Input data
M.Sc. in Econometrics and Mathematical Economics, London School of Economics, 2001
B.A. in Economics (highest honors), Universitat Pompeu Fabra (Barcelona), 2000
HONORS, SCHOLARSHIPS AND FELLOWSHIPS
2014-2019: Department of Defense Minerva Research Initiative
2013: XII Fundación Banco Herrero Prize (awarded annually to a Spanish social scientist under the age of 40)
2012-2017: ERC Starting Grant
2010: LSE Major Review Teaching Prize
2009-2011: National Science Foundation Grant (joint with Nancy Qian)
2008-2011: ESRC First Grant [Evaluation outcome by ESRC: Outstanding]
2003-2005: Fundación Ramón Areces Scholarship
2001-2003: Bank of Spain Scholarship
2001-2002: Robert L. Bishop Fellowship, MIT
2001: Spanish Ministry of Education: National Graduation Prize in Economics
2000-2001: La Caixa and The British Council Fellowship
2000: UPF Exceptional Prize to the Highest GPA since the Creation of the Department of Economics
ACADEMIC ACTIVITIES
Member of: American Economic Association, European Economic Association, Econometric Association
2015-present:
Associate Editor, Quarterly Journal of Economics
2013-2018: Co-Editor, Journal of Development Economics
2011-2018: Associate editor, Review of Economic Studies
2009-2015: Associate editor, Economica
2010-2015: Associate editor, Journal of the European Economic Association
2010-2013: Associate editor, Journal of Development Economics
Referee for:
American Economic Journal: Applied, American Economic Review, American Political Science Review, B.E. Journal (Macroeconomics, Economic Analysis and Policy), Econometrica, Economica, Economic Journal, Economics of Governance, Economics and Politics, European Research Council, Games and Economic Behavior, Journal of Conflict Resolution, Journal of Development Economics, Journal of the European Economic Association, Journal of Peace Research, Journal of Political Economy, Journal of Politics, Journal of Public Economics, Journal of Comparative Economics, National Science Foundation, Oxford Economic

--

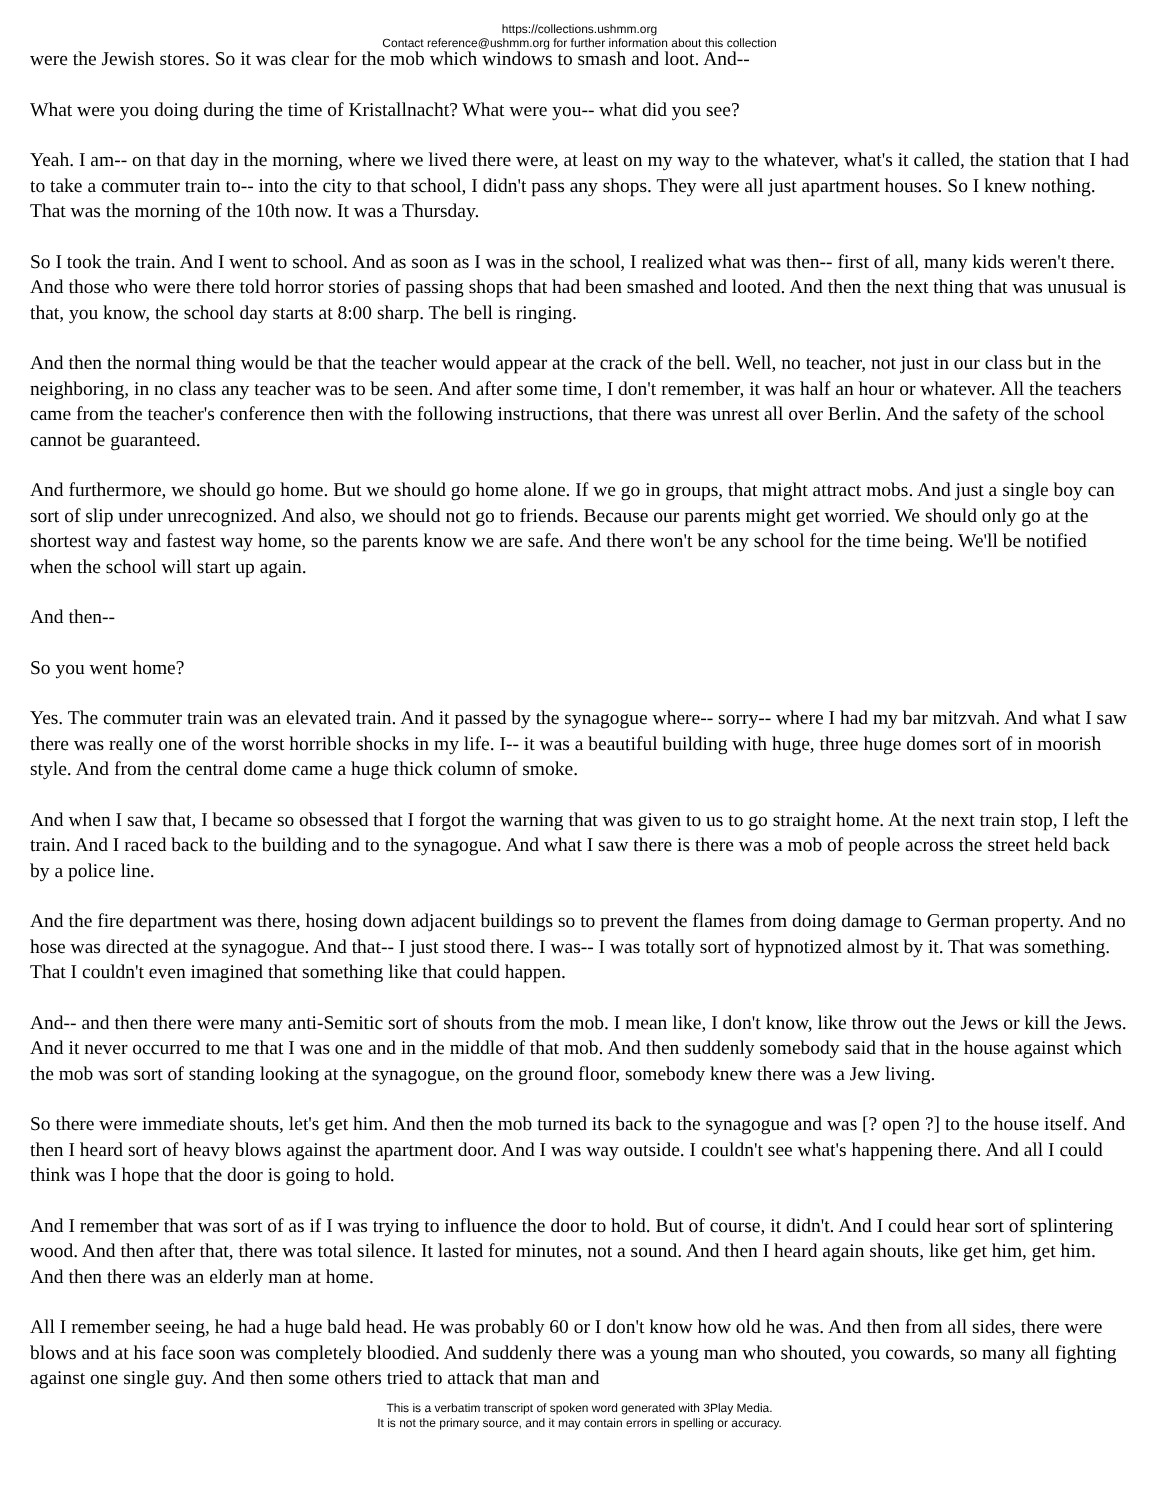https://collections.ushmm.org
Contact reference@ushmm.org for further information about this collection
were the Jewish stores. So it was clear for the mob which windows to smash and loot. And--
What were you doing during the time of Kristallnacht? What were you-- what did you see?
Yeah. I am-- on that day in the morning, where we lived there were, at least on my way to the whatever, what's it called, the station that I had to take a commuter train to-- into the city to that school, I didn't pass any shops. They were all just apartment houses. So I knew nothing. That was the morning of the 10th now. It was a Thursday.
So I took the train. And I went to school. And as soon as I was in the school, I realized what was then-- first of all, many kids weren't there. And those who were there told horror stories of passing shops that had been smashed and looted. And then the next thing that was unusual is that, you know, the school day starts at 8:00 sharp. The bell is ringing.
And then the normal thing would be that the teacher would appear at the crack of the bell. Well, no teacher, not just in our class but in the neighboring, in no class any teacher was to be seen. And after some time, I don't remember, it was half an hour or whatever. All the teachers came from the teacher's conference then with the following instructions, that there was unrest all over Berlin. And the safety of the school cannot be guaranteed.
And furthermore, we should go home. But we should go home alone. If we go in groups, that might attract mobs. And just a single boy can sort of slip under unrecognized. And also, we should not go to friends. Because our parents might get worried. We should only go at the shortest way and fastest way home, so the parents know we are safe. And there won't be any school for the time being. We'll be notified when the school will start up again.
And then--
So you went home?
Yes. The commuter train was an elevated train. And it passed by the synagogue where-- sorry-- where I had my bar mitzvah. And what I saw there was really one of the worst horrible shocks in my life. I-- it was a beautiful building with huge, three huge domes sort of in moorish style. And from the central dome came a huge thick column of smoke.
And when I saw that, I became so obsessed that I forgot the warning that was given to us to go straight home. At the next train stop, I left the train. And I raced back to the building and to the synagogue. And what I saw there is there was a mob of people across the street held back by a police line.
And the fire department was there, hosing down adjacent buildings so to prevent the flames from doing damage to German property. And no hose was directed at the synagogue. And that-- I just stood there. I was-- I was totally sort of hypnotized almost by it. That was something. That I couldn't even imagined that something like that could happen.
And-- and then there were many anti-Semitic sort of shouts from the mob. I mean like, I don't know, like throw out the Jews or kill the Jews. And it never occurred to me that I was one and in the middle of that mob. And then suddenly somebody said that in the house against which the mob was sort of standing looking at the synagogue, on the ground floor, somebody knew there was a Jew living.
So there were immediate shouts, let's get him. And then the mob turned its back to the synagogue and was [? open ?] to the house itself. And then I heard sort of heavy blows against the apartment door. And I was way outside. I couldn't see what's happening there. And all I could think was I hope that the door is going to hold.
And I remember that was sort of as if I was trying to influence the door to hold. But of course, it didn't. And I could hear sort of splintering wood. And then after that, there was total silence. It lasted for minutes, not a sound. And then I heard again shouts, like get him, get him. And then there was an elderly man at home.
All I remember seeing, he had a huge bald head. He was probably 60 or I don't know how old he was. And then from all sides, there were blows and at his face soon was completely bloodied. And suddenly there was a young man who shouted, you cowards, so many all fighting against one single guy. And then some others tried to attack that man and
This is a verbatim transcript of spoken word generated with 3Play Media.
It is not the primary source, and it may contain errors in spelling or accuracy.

Action item
Using the records above, restate word for word the lines from the one with "2012-2017: ERC Starting Grant" through the one with "2009-2015: Associate editor, Economica", both included.

Solution
2012-2017: ERC Starting Grant
2010: LSE Major Review Teaching Prize
2009-2011: National Science Foundation Grant (joint with Nancy Qian)
2008-2011: ESRC First Grant [Evaluation outcome by ESRC: Outstanding]
2003-2005: Fundación Ramón Areces Scholarship
2001-2003: Bank of Spain Scholarship
2001-2002: Robert L. Bishop Fellowship, MIT
2001: Spanish Ministry of Education: National Graduation Prize in Economics
2000-2001: La Caixa and The British Council Fellowship
2000: UPF Exceptional Prize to the Highest GPA since the Creation of the Department of Economics
ACADEMIC ACTIVITIES
Member of: American Economic Association, European Economic Association, Econometric Association
2015-present:
Associate Editor, Quarterly Journal of Economics
2013-2018: Co-Editor, Journal of Development Economics
2011-2018: Associate editor, Review of Economic Studies
2009-2015: Associate editor, Economica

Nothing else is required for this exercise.